- Algorithm
- A precise set of steps to solve a problem — like a recipe a computer follows exactly.
- Machine learning
- Software that finds patterns in examples instead of being told every rule — the basis of modern AI.
- LLM
- Large Language Model — the kind of AI behind chat assistants. It predicts text well enough to answer, summarize and write code.
- Token
- The small chunks of text an AI reads and writes in.

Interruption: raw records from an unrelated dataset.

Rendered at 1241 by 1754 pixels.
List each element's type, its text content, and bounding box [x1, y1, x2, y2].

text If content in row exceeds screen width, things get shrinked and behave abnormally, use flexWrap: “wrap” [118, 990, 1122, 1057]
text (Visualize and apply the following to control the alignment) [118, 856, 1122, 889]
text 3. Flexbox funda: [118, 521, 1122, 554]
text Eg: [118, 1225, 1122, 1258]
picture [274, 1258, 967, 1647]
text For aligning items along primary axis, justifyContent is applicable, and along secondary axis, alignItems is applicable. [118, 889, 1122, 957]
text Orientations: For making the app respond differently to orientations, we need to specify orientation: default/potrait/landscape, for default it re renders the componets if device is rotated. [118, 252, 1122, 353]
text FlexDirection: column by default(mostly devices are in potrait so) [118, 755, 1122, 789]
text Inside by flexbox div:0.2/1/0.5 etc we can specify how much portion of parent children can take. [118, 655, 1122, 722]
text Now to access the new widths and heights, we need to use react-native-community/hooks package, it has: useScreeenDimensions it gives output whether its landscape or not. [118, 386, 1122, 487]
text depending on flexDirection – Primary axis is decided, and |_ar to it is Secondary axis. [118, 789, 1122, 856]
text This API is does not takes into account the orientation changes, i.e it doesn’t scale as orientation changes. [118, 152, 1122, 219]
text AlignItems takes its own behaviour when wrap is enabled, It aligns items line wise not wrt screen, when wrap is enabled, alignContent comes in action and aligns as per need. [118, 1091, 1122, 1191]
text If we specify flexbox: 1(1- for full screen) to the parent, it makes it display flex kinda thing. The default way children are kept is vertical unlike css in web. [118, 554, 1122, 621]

Roughly ¾ of a word each — and what AI usage is billed by.
- Authentication
- Proving who you are — logging in. (Authorization is the next step: what you're allowed to do.)
- RTL
- Right-to-Left — designing interfaces to read correctly in Arabic and other RTL languages, not just mirrored English.
- Prompt
- The instruction you give an AI model. Clear, specific prompts get better results — writing them well is its own craft.
- RAG
- Retrieval-Augmented Generation — giving an AI your own documents to answer from, so it cites real facts instead of guessing.
- Inference
- Actually running a trained AI model to get an answer. Each inference costs compute — and money.
- Hallucination
- When an AI states something false with confidence. Why human review (and RAG) matter for anything that counts.
- Vector database
- A database that stores meaning as numbers, so an AI can find 'similar' things — the memory behind RAG and smart search.
- Fine-tuning
- Further-training a general AI model on your own data so it specializes in your domain, format or style.